BM: Qual é o país mais liberal nesse sentido?
MINCES: A Tunísia é o mais liberal. A Turquia é um país laico. As mulheres das cidades vivem satisfeitas.
BM: Há mulheres místicas como Joana D’Arc ou Santa Teresa entre as muçulmanas?
MINCES: Há, sim.
BM: E elas são reconhecidas?
MINCES: Sim e não, porque consideram que os místicos todos se comparam a Deus, e isso é muito malvisto.
BM: O que há de comum entre as muçulmanas e as ocidentais?

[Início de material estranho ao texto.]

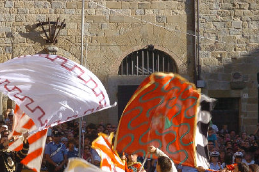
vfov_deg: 6.6
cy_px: 166
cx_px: 69
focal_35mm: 207
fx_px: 1489
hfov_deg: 9.9
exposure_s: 1/250
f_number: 13
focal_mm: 70
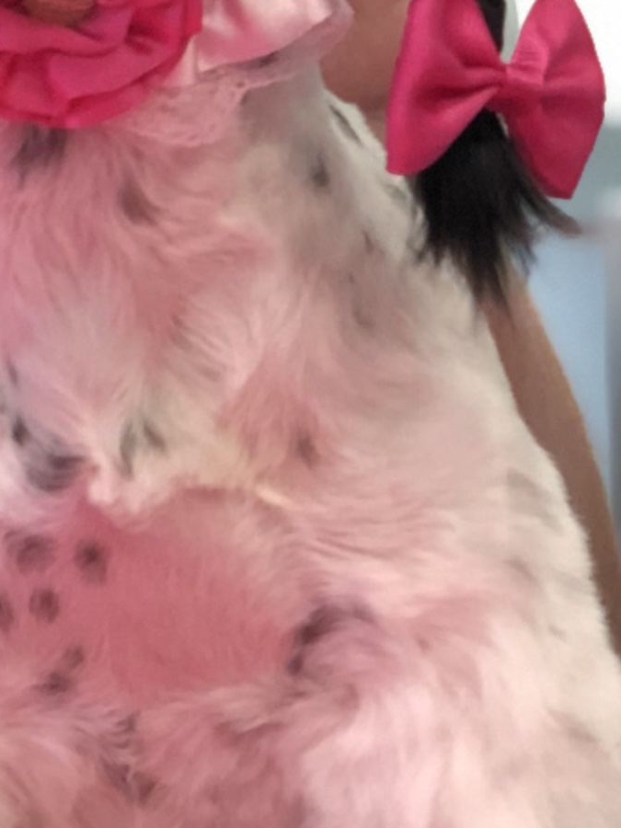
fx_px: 5573
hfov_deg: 6.2
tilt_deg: +6.7
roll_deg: -0.5
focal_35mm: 233
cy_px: -172
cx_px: -529
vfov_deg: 8.4
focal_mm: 6
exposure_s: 1/50
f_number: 2.4
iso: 100
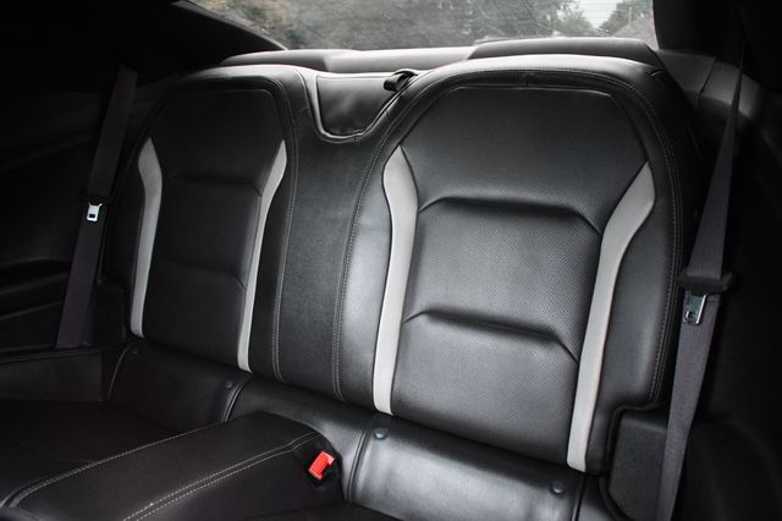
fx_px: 586
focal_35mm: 27
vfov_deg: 47.9
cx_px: 391
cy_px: 260
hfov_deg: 67.4
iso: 2500
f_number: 3.5
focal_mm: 18
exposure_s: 1/125
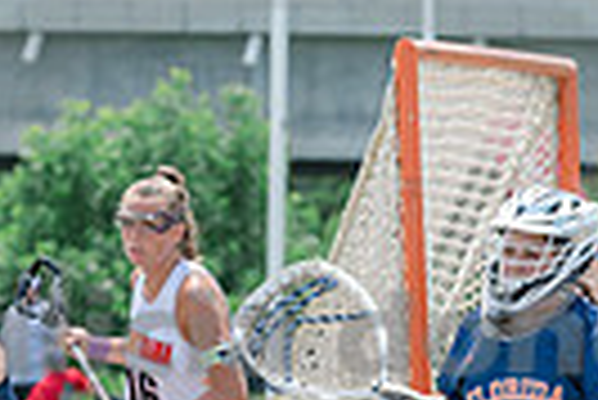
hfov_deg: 2.9
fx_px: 11973
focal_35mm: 720
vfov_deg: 1.9
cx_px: 567
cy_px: 457
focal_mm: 135
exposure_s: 1/1600
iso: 400
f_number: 5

MINCES: Algumas que foram à escola trabalham, ganham dinheiro etc., mas elas ainda são minoria.
BM: Como é a relação entre os homens e as mulheres em casa?
MINCES: Se os esposos se escolheram e se dão bem, pode haver afeição e mesmo amor. Isso acontece quando o marido não é despótico – quando a educação não o levou a isso. O Alcorão, aliás, diz que o homem é uma vestimenta para a mulher e vice-versa, ou seja, que deve haver respeito entre os dois. E as coisas podem se passar bem. Porém, as únicas mulheres nas quais os homens muçulmanos têm realmente confiança são as mães e as irmãs. Todas as outras mulheres são interditadas. Quanto às relações sexuais, elas só existem dentro do casamento. Não existe interdição sexual – a não ser a sodomia, que, por sinal, é bastante praticada.
BM: Qual o papel que as mulheres muçulmanas podem desempenhar na reforma do Islã?
MINCES: Um papel importante, educando os meninos de outra maneira, ensinando-os a não ser misóginos. Por outro lado, há um trabalho a fazer com os textos sagrados, para que o espírito do texto continue a vigorar, e a letra, não.
BM: Este é, aliás, o papel que você desempenha… Obrigada pela entrevista.